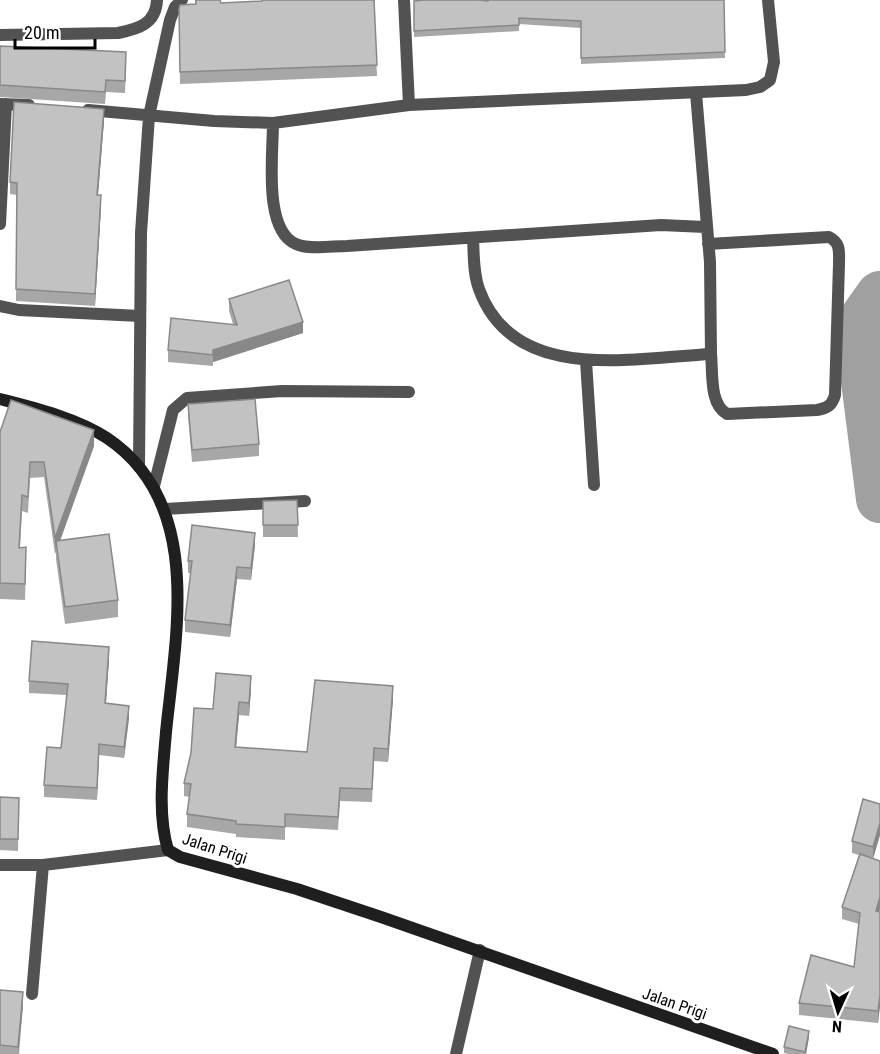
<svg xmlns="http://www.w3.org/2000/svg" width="880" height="1054" font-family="'Roboto Condensed',sans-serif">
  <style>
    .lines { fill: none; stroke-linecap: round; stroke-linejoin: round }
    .river { stroke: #a0a0a0; stroke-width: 48 }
    .street { stroke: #525252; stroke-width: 12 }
    .secondary { stroke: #1f1f1f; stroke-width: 12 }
    .wall { fill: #a7a7a7 }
    .shaded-wall { fill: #888 }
    .building { fill: #c2c2c2; stroke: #888; stroke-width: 1.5 }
    .labels { text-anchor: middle; stroke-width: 6; stroke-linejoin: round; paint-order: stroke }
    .street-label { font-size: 16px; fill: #000; stroke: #fff }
  </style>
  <rect width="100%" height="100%" fill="#fff"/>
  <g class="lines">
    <path class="river" d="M 880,295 L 858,326 L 880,499"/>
    <path class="street" d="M 404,0 L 409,105
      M 0,35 L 118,33 C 138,29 156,24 157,0
      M 0,104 L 29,105
      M 88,110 L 214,121 L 273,123 L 409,105 L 746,90 L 760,87 L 770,80 L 774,62 L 768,0
      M 273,123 C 273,154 263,230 296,244 C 309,250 332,246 347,246 L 661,225 L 705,227
      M 0,224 L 6,104
      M 473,238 C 474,255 473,273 479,289 C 513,384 633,358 711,354 L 710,262 L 696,93
      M 708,244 L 829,237 C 841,243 839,252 839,264 L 835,395 C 832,405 828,408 817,410 L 727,414 C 709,404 713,372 711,354
      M 0,306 L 19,310 L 140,316
      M 586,361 L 594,485
      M 139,467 L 141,233 L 149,116 L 170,20 L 175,7 L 182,0
      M 154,486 L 173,410 L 187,398 L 282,391 L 409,392
      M 165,509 L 305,501
      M 0,865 L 43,865 L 168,850
      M 32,994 L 43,865
      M 456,1054 L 480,950"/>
    <path class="secondary" d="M 0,399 C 35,408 76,418 107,438 C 204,503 176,633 166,732 C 163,770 157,813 168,850 L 180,857 L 297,889 L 381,917 L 773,1054"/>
  </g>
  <path class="wall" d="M 195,0 L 220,0 L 221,3 L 262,1 L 262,0 L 374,0 L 377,76 L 180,84 L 179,9 L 195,4 Z
    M 724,0 L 725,58 L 581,64 L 581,28 L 519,24 L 519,31 L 414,37 L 414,1 Z
    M 0,46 L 126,64 L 125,93 L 106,92 L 105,104 L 0,97 Z
    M 104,121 L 98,195 L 101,207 L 95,306 L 16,301 L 17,195 L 10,194 L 10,182 Z
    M 229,299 L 303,333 L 213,362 L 213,366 L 168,362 L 168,350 L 233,324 L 229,311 Z
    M 188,404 L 259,444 L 259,456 L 192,462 L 188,416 Z
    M 0,432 L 94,446 L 60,541 L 118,600 L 118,617 L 65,624 L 56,559 L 56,552 L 55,554 L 44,477 L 30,478 L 28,513 L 22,511 L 20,548 L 26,563 L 25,600 L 0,599 Z
    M 297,500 L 298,537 L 263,537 L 263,501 Z
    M 255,545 L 251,580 L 237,579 L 230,637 L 185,632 L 185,620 L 191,573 L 188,573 L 188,561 Z
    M 109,659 L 106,704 L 129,718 L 124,758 L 99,755 L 97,800 L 44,797 L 44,785 L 61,748 L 67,695 L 29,693 L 29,681 Z
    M 251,689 L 249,716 L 239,715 L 236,747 L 307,752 L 393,699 L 388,762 L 374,761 L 372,802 L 340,801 L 338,830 L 285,827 L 285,840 L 236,837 L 236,834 L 187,827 L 187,814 L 190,797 L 184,796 L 184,783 L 213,709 Z
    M 0,797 L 19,798 L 18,851 L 0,850 Z
    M 880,804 L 880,835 L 873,858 L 880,861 L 880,909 L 879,912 L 880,912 L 880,1006 L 878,1023 L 799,1015 L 799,1003 L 854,967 L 859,924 L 842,919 L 842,907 L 859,855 L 852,853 L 852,841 Z
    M 0,990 L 23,1006 L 19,1054 L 0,1054 Z
    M 809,1037 L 806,1054 L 789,1054 L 784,1053 L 784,1047 Z"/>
  <path class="shaded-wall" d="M 104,109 L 104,121 L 97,207 L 97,195 Z
    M 101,195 L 101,207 L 95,306 L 95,294 Z
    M 303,322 L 303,333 L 213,362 L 213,366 L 213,350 Z
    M 94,430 L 94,446 L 57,549 L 56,541 L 55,554 L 55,538 Z
    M 255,533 L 255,545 L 251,580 L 251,568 Z
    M 237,567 L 237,579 L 230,637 L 230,625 Z
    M 109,647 L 109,659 L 105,715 L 105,703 Z
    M 251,676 L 251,689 L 249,716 L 249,703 Z
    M 393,686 L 393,699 L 388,762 L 388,749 Z
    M 239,702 L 239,715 L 235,760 L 235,747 Z
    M 129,706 L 129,718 L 124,758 L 124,747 Z
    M 99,744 L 99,755 L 97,800 L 97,788 Z
    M 880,823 L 880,835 L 873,859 L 873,847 Z
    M 880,897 L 880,909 L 876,922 L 876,911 Z
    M 23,992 L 23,1006 L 18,1054 L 18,1047 Z
    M 880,995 L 880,1006 L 878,1023 L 878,1011 Z
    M 809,1031 L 809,1037 L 806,1054 L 805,1054 Z"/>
  <path class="building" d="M 196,0 L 220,0 L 221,3 L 262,1 L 262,0 L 374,0 L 377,65 L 180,72 L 179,9 L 180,5 L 196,4 Z
    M 425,0 L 478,0 L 488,1 L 488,0 L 724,0 L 725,52 L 581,58 L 581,21 L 519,18 L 519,25 L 414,31 L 414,1 Z
    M 0,46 L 126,52 L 125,81 L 106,80 L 105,92 L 0,85 Z
    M 14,102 L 104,109 L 97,195 L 101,195 L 95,294 L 16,289 L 17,183 L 10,182 Z
    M 289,280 L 303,322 L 213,350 L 213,355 L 168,350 L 171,318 L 237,325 L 229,299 Z
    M 255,399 L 259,444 L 192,450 L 188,404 Z
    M 11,400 L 94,430 L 55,538 L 44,462 L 30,462 L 28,497 L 22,495 L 19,548 L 26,547 L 25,584 L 0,583 L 0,432 Z
    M 297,500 L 298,525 L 263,525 L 263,501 Z
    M 192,525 L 255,533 L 251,568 L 237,567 L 230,625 L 185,620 L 192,561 L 188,561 Z
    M 109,534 L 118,600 L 65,607 L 56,541 Z
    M 32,641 L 109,647 L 105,703 L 129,706 L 124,747 L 99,744 L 97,788 L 44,785 L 47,747 L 61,748 L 68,684 L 29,681 Z
    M 216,673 L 251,676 L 249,703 L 239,702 L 235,747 L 307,752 L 315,680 L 393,686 L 388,749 L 374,748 L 372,789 L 340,788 L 338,817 L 285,814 L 285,827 L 236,824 L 236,821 L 187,814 L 191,784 L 184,783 L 191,753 L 194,708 L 213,709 Z
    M 0,797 L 19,798 L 18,839 L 0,839 Z
    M 863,799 L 880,804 L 880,823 L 873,847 L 852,841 Z
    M 860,854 L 880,861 L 880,897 L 876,911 L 880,912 L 880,995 L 878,1011 L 799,1003 L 811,955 L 854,967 L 860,913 L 842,907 Z
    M 0,990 L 23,992 L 18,1047 L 0,1045 Z
    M 789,1026 L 809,1031 L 805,1052 L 784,1047 Z"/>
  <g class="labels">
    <g class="street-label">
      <text transform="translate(215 848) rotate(18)" y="6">Jalan Prigi</text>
      <text transform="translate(675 1003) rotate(19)" y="6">Jalan Prigi</text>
    </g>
  </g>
  <g transform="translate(838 1012) rotate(184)" stroke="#ffffff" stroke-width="4.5" paint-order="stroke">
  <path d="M0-4.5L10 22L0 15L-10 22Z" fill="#000000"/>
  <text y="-9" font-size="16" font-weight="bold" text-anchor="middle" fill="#000000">N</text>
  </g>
  <path d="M15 39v9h80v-9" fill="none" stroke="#000000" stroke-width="3"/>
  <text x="24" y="39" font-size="18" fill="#000000" stroke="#ffffff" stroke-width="4.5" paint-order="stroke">20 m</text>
</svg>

§

▶ _Exercise instructions_: Search the material for the word "lines" and copy each line where it occurs.

▶ _Solution below_:
    .lines { fill: none; stroke-linecap: round; stroke-linejoin: round }
  <g class="lines">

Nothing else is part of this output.